The Reserve Bank of India (RBI) on Thursday took a major step to improve policy transmission, which could lead to banks lowering their lending rates.

The central bank said it will inject up to Rs 1 lakh crore of liquidity into the banking system through longer term repo operations (LTRO).

Banks can raise these funds from its repo window by parking government securities of one and three-year tenors. More importantly, they come at an attractive rate of 5.15 per cent, which is much below the existing deposit rates.

The repo is an instrument through which the RBI provides funds to banks.

The central bank has so far provided enough liquidity to the banks and the system was in surplus in December 2019 and January to facilitate the transmission of its monetary policy actions. However, the LTRO is being done to assure banks about the availability of durable liquidity at reasonable cost relative to prevailing market conditions.

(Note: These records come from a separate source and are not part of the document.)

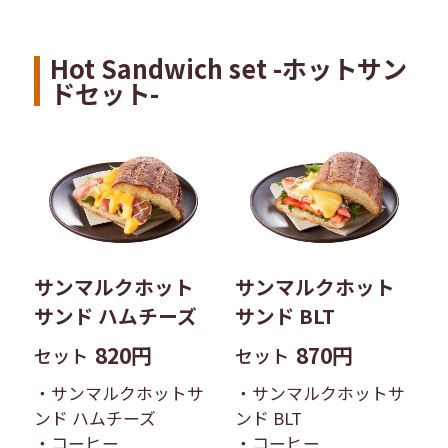
Hot Sandwich set -ホットサン
ドセット-
サンマルクホット
サンマルクホット
サンド ハムチーズ
サンド BLT
820円
870円
セット
セット
・サンマルクホットサ
・サンマルクホットサ
ンド ハムチーズ
ンド BLT
・コーヒー
・コーヒー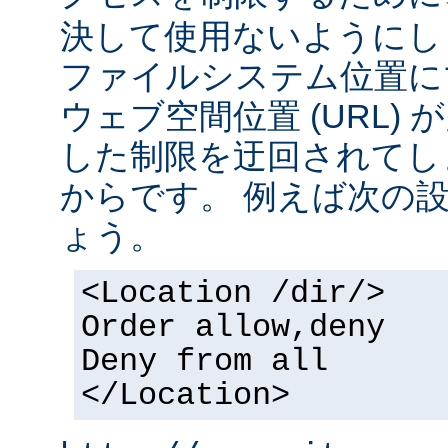
決して使用ないようにし
ファイルシステム位置に
ウェブ空間位置 (URL)
した制限を迂回されてし
からです。 例えば次の
ょう。
<Location /dir/>
Order allow,deny
Deny from all
</Location>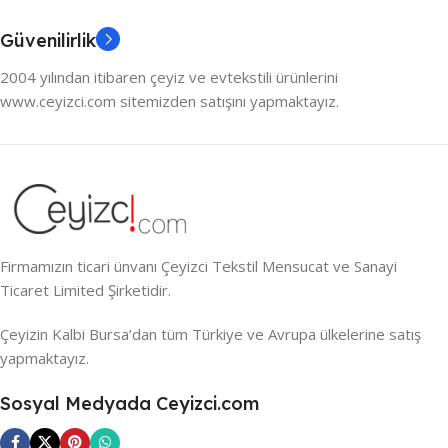
Güvenilirlik
2004 yılından itibaren çeyiz ve evtekstili ürünlerini
www.ceyizci.com sitemizden satışını yapmaktayız.
Firmamızın ticari ünvanı Çeyizci Tekstil Mensucat ve Sanayi
Ticaret Limited Şirketidir.
Çeyizin Kalbi Bursa’dan tüm Türkiye ve Avrupa ülkelerine satış
yapmaktayız.
Sosyal Medyada Ceyizci.com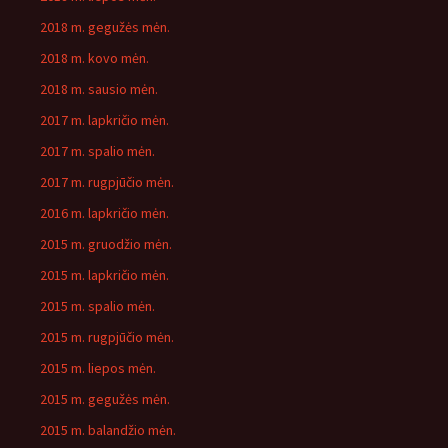
2018 m. gegužės mėn.
2018 m. kovo mėn.
2018 m. sausio mėn.
2017 m. lapkričio mėn.
2017 m. spalio mėn.
2017 m. rugpjūčio mėn.
2016 m. lapkričio mėn.
2015 m. gruodžio mėn.
2015 m. lapkričio mėn.
2015 m. spalio mėn.
2015 m. rugpjūčio mėn.
2015 m. liepos mėn.
2015 m. gegužės mėn.
2015 m. balandžio mėn.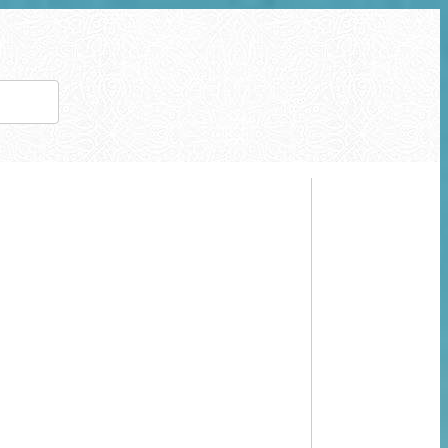
Type 2 or
more
characters
for
results.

Speaking to the press at the customary post policy conference, RBI governor Shaktikanta Das said they wanted to augment credit flows to productive sectors.

The move is also aimed at helping banks to lower their lending rates. The expectation is that with banks being able to raise funds at the repo rate, it will pass on this relief to the corporate borrowers, Das said.

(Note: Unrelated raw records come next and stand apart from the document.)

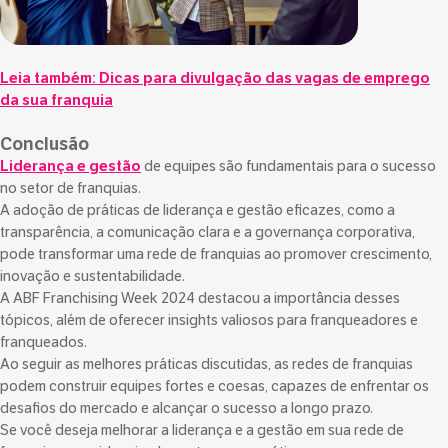
Leia também:
Dicas para divulgação das vagas de emprego
da sua franquia
Conclusão
Liderança e gestão
de equipes são fundamentais para o sucesso
no setor de franquias.
A adoção de práticas de liderança e gestão eficazes, como a
transparência, a comunicação clara e a governança corporativa,
pode transformar uma rede de franquias ao promover crescimento,
inovação e sustentabilidade.
A ABF Franchising Week 2024 destacou a importância desses
tópicos, além de oferecer insights valiosos para franqueadores e
franqueados.
Ao seguir as melhores práticas discutidas, as redes de franquias
podem construir equipes fortes e coesas, capazes de enfrentar os
desafios do mercado e alcançar o sucesso a longo prazo.
Se você deseja melhorar a liderança e a gestão em sua rede de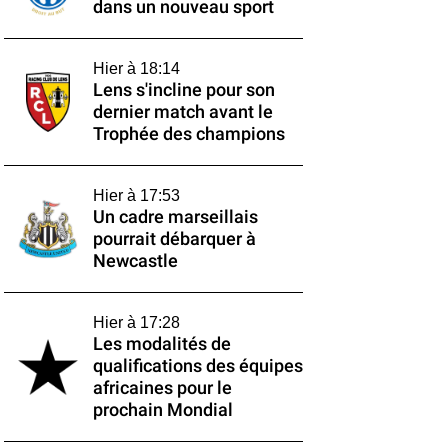
dans un nouveau sport
Hier à 18:14
Lens s'incline pour son
dernier match avant le
Trophée des champions
Hier à 17:53
Un cadre marseillais
pourrait débarquer à
Newcastle
Hier à 17:28
Les modalités de
qualifications des équipes
africaines pour le
prochain Mondial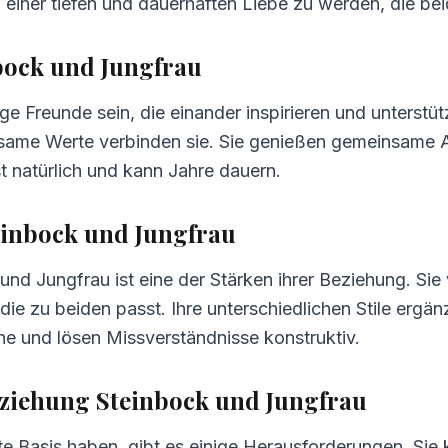
u einer tiefen und dauerhaften Liebe zu werden, die bei
lität
bock und Jungfrau
 Freunde sein, die einander inspirieren und unterstüt
same Werte verbinden sie. Sie genießen gemeinsame Ak
 natürlich und kann Jahre dauern.
inbock und Jungfrau
d Jungfrau ist eine der Stärken ihrer Beziehung. Sie 
ie zu beiden passt. Ihre unterschiedlichen Stile ergän
che und lösen Missverständnisse konstruktiv.
ziehung Steinbock und Jungfrau
e Basis haben, gibt es einige Herausforderungen. Sie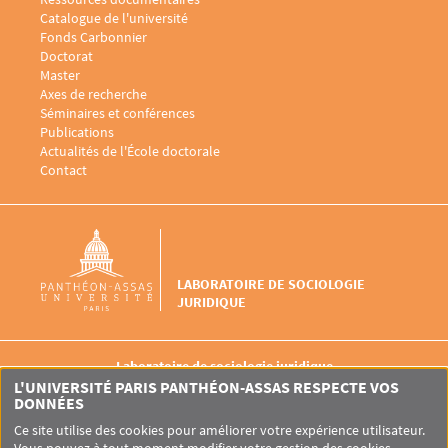
Catalogue de l'université
Fonds Carbonnier
Menu footer Laboratoire sociologie juridique 3
Doctorat
Master
Menu footer Laboratoire sociologie juridique 4
Axes de recherche
Séminaires et conférences
Publications
Actualités de l'École doctorale
Menu footer Laboratoire sociologie juridique 5
Contact
LABORATOIRE DE SOCIOLOGIE
JURIDIQUE
Laboratoire de sociologie juridique
1 Rue d’Ulm
L'UNIVERSITÉ PARIS PANTHÉON-ASSAS RESPECTE VOS
75005 Paris
DONNÉES
Ce site utilise des cookies pour améliorer votre expérience utilisateur.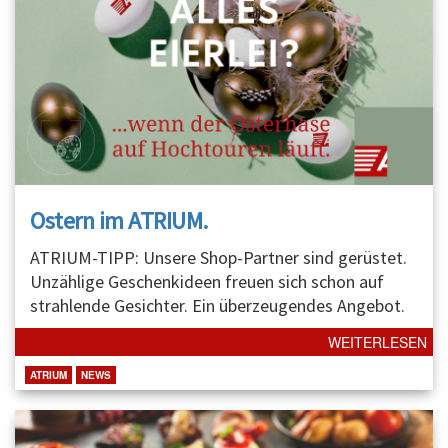
Ostern im ATRIUM.
ATRIUM-TIPP: Unsere Shop-Partner sind gerüstet.
Unzählige Geschenkideen freuen sich schon auf
strahlende Gesichter. Ein überzeugendes Angebot.
WEITERLESEN
ATRIUM
NEWS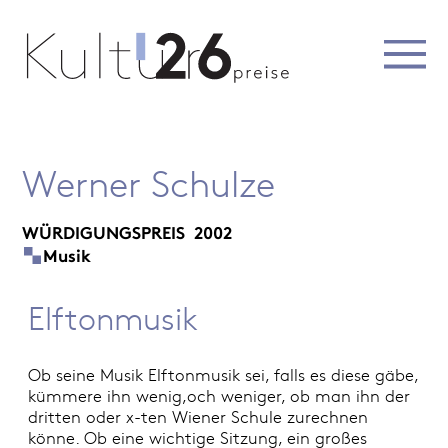
Werner Schulze
WÜRDIGUNGSPREIS
2002
Musik
Elftonmusik
Ob seine Musik Elftonmusik sei, falls es diese gäbe,
kümmere ihn wenig,och weniger, ob man ihn der
dritten oder x-ten Wiener Schule zurechnen
könne. Ob eine wichtige Sitzung, ein großes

The term repos of one-year and three-year tenors for a total amount of Rs 1,00,000 crore will be done from the fortnight beginning February 15, 2020.

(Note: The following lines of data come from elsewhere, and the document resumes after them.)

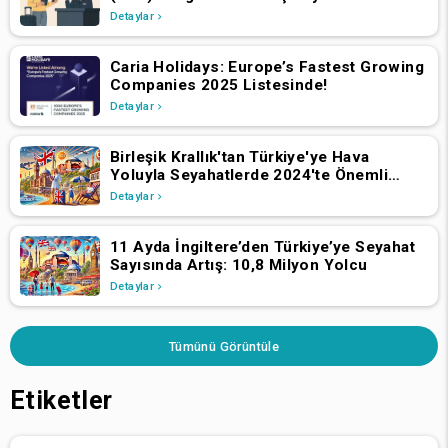
İsviçre Vatandaşlarının 2 Nisan 2025'ten
Detaylar
İtibaren Başvurmaları Gerekiyor
Caria Holidays: Europe’s Fastest Growing
Companies 2025 Listesinde!
Detaylar
Birleşik Krallık'tan Türkiye'ye Hava
Yoluyla Seyahatlerde 2024'te Önemli
Büyüme
Detaylar
11 Ayda İngiltere’den Türkiye’ye Seyahat
Sayısında Artış: 10,8 Milyon Yolcu
Detaylar
Tümünü Görüntüle
Etiketler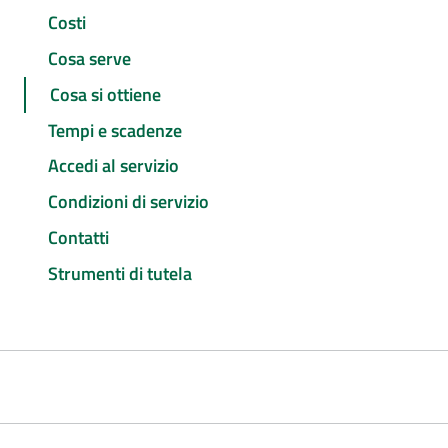
Costi
Cosa serve
Cosa si ottiene
Tempi e scadenze
Accedi al servizio
Condizioni di servizio
Contatti
Strumenti di tutela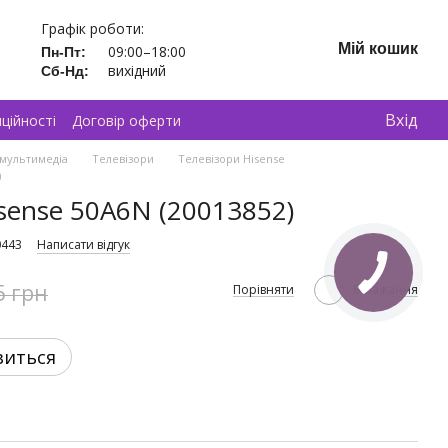
Графік роботи:
Мій кошик
09:00–18:00
Пн-Пт:
вихідний
Сб-Нд:
Вхід
ційності
Договір оферти
 мультимедіа
Телевізори
Телевізори Hisense
)
sense 50A6N (20013852)
0443
Написати відгук
5 грн
Порівняти
В бажання
виться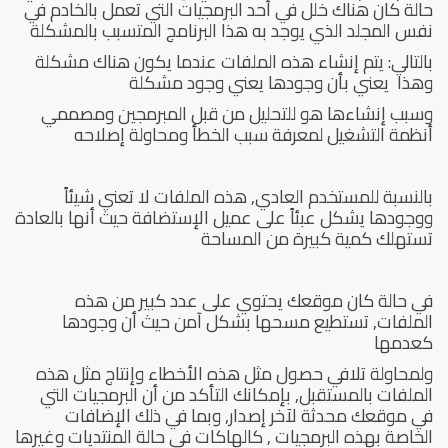
حالة كان هناك خلل في أحد البرمجيات التي تعمل بالخادم في
نفس المجلد الذي يوجد به هذا البرنامج المتسبب بالمشكلة
بالتالي: يتم إنشاء هذه الملفات عندما يكون هناك مشكلة
وهذا يعني بأن وجودها يعني وجود مشكلة
وسبب إنشاءها هو للتحليل من قبل المبرمجين ومصممي
أنظمة التشغيل لمعرفة سبب الخطأ ومحاولة إصلاحه
بالنسبة للمستخدم العادي, هذه الملفات لا تعني شيئاً
ووجودها يشكل عبئاً على عميل الإستضافة حيث أنها بالعادة
تستهلك كمية كبيرة من المساحة
في حالة كان موقعك يحتوي على عدد كبير من هذه
الملفات, تستطيع مسحها بشكل آمن حيث أن وجودها
كعدمها
ولمحاولة تلافي حصول مثل هذه الأخطاء وإنتاج مثل هذه
الملفات بالمستقبل, بإمكانك التأكد من أن البرمجيات التي
في موقعك محدثة لآخر إصدار, وبما في ذلك الإضافات
الخاصة بهذه البرمجيات , كالهاكات في حالة المنتديات وغيرها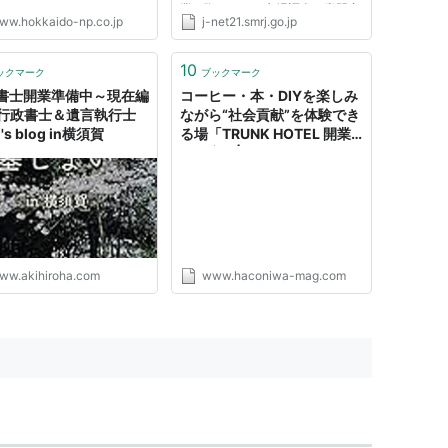
業に際しては、市場調査や専門家
ww.hokkaido-np.co.jp
j-net21.smrj.go.jp
への相談等、充分な事前準備を行
ってください。 起業・開業を考
える方向けに200以上の業種・職
10
ックマーク
ブックマーク
種に関し、「市場動向」「開業
書士開業準備中～現在編
コーヒー・本・DIYを楽しみ
に...
 - 行政書士＆遺言執行士
ながら“社会貢献”を体験でき
o's blog in横須賀
る場「TRUNK HOTEL 開業
準備室」|haconiwa
ww.akihiroha.com
www.haconiwa-mag.com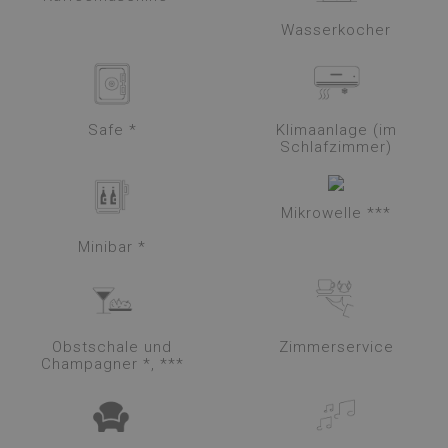
Wasserkocher
Safe *
Klimaanlage (im
Schlafzimmer)
Mikrowelle ***
Minibar *
Obstschale und
Zimmerservice
Champagner *, ***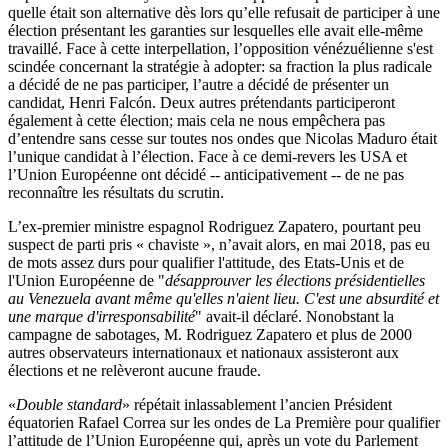
quelle était son alternative dès lors qu’elle refusait de participer à une
élection présentant les garanties sur lesquelles elle avait elle-même
travaillé. Face à cette interpellation, l’opposition vénézuélienne s'est
scindée concernant la stratégie à adopter: sa fraction la plus radicale
a décidé de ne pas participer, l’autre a décidé de présenter un
candidat, Henri Falcón. Deux autres prétendants participeront
également à cette élection; mais cela ne nous empêchera pas
d’entendre sans cesse sur toutes nos ondes que Nicolas Maduro était
l’unique candidat à l’élection. Face à ce demi-revers les USA et
l’Union Européenne ont décidé -- anticipativement -- de ne pas
reconnaître les résultats du scrutin.
L’ex-premier ministre espagnol Rodriguez Zapatero, pourtant peu
suspect de parti pris « chaviste », n’avait alors, en mai 2018, pas eu
de mots assez durs pour qualifier l'attitude, des Etats-Unis et de
l'Union Européenne de "
désapprouver les élections présidentielles
au Venezuela avant même qu'elles n'aient lieu. C'est une absurdité et
une marque d'irresponsabilité
" avait-il déclaré. Nonobstant la
campagne de sabotages, M. Rodriguez Zapatero et plus de 2000
autres observateurs internationaux et nationaux assisteront aux
élections et ne relèveront aucune fraude.
«
Double standard
» répétait inlassablement l’ancien Président
équatorien Rafael Correa sur les ondes de La Première pour qualifier
l’attitude de l’Union Européenne qui, après un vote du Parlement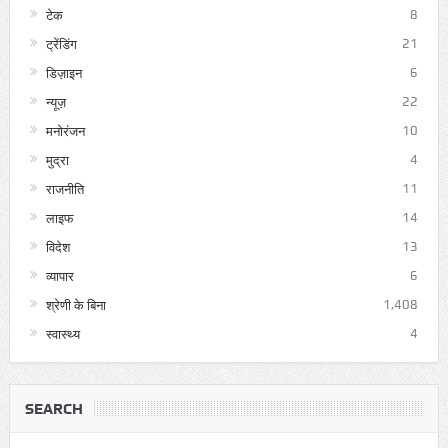
टेक
8
ट्रेंडिंग
21
डिज़ाइन
6
न्यूज़
22
मनोरंजन
10
मुद्रा
4
राजनीति
11
लाइफ
14
विदेश
13
व्यापार
6
श्रेणी के बिना
1,408
स्वास्थ्य
4
SEARCH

“It is an effort to ensure better monetary policy transmission because we are giving the funds at the policy rate.

We want to inject Rs 1 lakh crore into the banking system that will enable banks to reduce their lending rates,” Das said.

According to deputy governor N.S. Vishwanathan, banks are just borrowing overnight and it comes back to the RBI into the overnight reverse repo.

“We want banks to borrow for the longer-term which will again move in the form of lending. We want banks to lend rather than come back to us in the form of overnight reverse repo,” he observed.